Não desejamos mudar nunca. Achamos logo uma zona de conforto e queremos ali permanecer para sempre. É, ao mesmo tempo, um resquício da tradição ontológica antropocêntrica, como um menino zangado porque de uma hora para outra descobriu as falácias do pai, Sartre indignou-se com a guerra e os milhões de mortos. Fora traído por Deus, restou-lhe a dor e toda uma filosofia para justificá-la. Há, nele, um cristianismo de fundo bem à vista, reformulemos a frase citada e teremos: “Ah, Deus existe, a vida é eterna, a vida é uma paixão que faz sentido”. É isso que Sartre está a dizer, às avessas. Magoou-se, ficou triste.
Certa vez, dando aula numa turma de 6ª série do Gato de Botas, informei aos alunos (que tinham em média 12 anos), que em breve eles se tornariam adolescentes e se rebelariam contra os pais. Foi uma tragédia! Alguns choraram e disseram que jamais brigariam com os pais, ficaram zangados comigo. Os mais sensíveis disseram não querer deixar de ser criança. Mas, para a criança, a adolescência é inevitável. Isso não implica que ela viva angustiada, julgando ser inútil a paixão da infância. Inútil mesmo é projetar a consciência para o futuro, esse ente que nunca chega, pois irreal.
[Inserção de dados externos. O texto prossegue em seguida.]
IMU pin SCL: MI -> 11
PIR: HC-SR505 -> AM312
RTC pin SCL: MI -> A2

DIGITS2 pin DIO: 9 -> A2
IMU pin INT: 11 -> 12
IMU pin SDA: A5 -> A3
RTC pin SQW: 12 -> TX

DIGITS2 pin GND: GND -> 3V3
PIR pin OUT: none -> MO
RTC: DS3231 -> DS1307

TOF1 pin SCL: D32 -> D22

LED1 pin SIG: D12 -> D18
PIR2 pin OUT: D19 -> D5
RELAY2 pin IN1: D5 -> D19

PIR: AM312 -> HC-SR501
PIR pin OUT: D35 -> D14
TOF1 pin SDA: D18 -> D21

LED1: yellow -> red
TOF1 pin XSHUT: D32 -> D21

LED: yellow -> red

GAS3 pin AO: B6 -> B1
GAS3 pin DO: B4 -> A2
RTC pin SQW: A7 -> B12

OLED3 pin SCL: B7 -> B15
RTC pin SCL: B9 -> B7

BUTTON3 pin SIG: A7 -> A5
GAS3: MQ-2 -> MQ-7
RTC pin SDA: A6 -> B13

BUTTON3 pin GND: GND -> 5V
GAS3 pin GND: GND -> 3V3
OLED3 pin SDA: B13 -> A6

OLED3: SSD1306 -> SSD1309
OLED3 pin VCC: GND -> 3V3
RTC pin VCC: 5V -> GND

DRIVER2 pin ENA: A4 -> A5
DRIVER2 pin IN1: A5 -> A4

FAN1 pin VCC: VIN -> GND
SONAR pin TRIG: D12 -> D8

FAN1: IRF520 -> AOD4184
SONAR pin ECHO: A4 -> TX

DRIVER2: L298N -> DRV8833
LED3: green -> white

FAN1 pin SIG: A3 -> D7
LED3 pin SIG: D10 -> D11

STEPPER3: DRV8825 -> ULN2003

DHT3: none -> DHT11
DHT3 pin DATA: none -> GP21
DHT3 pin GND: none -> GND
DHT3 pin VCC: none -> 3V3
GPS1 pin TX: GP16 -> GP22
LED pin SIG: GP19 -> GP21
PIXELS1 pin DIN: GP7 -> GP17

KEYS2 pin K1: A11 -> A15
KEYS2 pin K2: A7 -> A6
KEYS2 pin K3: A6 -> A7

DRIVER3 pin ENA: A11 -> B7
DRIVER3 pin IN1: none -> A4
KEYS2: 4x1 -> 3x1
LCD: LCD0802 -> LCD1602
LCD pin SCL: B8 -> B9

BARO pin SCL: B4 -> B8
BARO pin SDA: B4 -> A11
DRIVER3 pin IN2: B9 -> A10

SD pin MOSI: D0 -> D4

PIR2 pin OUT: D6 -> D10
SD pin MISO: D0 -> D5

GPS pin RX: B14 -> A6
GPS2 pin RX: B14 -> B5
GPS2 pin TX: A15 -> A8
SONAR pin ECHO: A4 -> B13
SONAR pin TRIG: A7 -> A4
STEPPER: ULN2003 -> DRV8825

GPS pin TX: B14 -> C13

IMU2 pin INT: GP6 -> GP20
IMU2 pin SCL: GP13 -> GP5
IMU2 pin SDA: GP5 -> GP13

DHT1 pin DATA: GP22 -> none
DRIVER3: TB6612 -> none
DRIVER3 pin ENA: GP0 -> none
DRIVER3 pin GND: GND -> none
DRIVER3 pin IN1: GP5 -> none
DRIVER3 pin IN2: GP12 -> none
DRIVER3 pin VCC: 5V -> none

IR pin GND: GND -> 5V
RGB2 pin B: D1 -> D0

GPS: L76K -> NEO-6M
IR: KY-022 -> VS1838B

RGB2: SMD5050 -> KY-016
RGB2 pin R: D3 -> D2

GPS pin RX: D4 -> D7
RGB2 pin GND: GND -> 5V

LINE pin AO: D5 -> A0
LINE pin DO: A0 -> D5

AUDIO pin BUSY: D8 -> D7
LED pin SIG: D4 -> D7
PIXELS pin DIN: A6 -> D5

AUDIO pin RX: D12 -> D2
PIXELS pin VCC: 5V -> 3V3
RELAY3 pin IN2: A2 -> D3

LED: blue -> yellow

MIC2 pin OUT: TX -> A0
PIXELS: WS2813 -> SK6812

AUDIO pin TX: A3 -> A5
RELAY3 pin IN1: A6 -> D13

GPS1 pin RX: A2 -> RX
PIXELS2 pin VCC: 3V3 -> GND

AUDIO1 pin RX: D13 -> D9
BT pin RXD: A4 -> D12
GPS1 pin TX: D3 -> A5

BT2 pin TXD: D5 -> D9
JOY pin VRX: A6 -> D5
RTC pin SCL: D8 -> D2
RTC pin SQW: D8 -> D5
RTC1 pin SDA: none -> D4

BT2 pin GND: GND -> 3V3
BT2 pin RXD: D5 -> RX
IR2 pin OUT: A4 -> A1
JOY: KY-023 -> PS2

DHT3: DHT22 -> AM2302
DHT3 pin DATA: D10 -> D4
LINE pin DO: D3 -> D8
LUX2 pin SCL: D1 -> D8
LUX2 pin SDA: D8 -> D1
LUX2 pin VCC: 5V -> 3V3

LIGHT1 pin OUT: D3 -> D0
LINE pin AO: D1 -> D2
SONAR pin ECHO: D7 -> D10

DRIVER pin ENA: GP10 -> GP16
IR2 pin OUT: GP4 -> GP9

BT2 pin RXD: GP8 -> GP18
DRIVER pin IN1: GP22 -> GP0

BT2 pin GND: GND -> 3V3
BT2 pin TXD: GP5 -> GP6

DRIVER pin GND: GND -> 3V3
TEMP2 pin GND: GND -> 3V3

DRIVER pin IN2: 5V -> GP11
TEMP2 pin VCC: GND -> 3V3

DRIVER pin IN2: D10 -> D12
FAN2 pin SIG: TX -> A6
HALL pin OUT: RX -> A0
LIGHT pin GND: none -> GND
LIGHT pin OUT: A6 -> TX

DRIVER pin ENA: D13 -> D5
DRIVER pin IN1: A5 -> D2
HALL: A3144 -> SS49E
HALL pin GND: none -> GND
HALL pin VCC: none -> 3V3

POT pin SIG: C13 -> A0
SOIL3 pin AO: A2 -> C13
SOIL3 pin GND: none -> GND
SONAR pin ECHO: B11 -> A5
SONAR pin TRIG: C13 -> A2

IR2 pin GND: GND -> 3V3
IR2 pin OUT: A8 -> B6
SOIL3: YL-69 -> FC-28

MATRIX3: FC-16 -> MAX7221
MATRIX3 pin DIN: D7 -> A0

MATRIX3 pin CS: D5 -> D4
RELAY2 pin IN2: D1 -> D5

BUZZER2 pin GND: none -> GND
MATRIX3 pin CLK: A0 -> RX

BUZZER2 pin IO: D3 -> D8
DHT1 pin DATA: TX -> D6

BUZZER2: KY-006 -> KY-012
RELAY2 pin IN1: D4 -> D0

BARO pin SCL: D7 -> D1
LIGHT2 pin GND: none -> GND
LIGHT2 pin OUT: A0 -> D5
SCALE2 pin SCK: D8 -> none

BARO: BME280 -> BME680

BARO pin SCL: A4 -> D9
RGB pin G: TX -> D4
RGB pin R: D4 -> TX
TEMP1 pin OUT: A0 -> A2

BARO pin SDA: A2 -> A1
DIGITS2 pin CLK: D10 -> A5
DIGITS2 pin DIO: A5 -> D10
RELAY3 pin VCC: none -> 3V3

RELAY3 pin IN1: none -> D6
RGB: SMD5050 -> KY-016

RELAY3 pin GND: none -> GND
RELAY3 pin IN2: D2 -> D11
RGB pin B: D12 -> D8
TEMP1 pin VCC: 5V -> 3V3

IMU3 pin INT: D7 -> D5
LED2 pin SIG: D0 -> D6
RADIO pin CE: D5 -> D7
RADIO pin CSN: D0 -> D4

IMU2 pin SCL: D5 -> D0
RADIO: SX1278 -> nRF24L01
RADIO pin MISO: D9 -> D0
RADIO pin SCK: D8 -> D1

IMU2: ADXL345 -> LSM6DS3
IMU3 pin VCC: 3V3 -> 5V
Quando adultos, na busca de força para suportar tais projeções, elegem-se religiões, drogas, artes e outros truques. Alguns acabam se apegando a própria dor, que então funciona como um substituto do pai eterno abandonado. Mas dor é sintoma. Provém dos apegos. Estes, da nossa condição hominal. Os homens se apegam, os cães ladram e os gatos miam. É assim. Mas o homem é também uma ponte, uma condução para outra possibilidade. Por isso, os exames com ressonância magnética mostram que quando fitamos uma fotografia, sobretudo se de alguém a quem amamos, uma série de setores neocorticais são estimulados, e assim, somos capazes de tornar esse outro eu mesmo, esse instantâneo de fótons, num Deus para as horas de secura, num espelho de virtualidades. Por fim, as evidências de que nossa alma é física nos abrem a possibilidade de o nosso corpo ser igualmente etéreo. Então, quando o carbono que hoje abrigamos compuser algum girassol ou uma lesma, num amanhã de lugar qualquer, quem sabe não esteja ali, naquela flor, naquele molusco, a poesia de nossa existência de hoje? A imortalidade sim, não como a querem os místicos, não como a negam os céticos, mas como condição vital do ser enquanto ele mesmo. Sem dor, porque sendo.